> Study material:
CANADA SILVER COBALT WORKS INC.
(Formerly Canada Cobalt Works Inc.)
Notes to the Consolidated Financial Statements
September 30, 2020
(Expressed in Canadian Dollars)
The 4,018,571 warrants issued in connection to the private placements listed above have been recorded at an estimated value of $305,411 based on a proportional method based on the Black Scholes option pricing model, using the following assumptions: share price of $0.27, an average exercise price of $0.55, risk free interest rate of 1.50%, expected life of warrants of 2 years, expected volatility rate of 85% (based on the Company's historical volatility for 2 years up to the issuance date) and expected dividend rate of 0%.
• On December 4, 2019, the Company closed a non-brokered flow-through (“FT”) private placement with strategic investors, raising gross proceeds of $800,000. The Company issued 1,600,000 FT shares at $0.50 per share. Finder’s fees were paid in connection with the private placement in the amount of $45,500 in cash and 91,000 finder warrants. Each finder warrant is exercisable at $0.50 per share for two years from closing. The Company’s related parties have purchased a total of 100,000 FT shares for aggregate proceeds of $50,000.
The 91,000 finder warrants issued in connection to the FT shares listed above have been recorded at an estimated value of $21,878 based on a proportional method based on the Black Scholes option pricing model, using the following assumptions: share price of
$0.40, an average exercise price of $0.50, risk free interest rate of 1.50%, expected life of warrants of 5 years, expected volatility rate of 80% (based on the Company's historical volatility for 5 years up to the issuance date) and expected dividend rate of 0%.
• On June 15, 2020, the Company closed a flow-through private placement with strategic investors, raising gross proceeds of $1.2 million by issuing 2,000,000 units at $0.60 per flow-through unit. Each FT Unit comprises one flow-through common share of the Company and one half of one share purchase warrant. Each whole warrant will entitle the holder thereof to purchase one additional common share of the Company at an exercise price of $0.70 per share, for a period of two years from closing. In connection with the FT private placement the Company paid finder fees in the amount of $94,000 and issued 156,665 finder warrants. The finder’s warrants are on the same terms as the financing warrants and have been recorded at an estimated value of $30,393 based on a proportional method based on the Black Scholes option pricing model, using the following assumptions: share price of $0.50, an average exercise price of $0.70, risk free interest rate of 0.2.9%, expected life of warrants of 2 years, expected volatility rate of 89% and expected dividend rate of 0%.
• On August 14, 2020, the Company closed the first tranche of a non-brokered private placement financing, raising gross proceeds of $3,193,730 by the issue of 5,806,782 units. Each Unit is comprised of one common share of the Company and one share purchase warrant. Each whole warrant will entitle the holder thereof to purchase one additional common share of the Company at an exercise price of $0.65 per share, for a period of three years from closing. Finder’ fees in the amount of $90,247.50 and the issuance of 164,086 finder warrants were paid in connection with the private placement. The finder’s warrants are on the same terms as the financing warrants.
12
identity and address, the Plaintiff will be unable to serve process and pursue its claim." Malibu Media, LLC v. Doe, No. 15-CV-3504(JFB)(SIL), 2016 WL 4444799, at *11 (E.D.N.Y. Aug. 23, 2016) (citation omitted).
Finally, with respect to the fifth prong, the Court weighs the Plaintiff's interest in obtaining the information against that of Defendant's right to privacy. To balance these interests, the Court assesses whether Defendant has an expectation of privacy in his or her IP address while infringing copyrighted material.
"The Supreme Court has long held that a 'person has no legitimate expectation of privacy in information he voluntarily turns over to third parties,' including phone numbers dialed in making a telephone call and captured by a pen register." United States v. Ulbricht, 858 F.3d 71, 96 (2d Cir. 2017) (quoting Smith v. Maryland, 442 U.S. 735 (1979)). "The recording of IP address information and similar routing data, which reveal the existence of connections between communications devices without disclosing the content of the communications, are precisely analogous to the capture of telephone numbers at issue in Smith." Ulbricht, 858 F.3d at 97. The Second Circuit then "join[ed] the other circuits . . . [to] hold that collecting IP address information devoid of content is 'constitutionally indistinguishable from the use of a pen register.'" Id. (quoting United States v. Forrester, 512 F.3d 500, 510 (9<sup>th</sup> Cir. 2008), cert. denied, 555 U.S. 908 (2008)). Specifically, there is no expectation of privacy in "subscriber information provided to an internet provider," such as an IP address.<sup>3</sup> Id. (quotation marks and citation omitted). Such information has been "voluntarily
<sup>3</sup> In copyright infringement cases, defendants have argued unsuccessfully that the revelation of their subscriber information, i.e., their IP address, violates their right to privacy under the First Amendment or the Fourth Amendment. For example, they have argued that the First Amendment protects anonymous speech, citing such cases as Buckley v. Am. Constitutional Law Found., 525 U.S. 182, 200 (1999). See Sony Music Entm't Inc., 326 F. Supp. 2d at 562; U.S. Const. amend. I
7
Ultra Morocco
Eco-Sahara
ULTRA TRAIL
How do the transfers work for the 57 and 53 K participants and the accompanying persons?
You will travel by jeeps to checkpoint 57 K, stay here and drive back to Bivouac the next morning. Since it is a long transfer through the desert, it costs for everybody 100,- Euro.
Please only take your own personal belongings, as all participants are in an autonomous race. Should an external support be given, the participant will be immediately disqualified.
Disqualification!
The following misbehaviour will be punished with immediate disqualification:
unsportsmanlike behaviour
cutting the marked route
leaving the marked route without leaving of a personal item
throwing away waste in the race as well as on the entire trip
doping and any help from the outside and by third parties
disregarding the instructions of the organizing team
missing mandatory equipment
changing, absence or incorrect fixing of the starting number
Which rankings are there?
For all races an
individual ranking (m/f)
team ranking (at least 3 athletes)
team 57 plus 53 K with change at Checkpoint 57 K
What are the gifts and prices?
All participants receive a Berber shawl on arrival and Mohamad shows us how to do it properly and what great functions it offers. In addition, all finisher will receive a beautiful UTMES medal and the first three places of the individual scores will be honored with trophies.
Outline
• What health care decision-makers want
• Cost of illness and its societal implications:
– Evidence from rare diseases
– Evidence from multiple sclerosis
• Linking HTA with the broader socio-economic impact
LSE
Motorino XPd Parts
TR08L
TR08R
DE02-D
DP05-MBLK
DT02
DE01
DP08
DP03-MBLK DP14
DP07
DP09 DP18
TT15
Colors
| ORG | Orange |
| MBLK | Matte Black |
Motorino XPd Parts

> Task objective:
Scan the records above for the string "route", and copy every line where it turns up.

> Answer to this problem:
cutting the marked route
leaving the marked route without leaving of a personal item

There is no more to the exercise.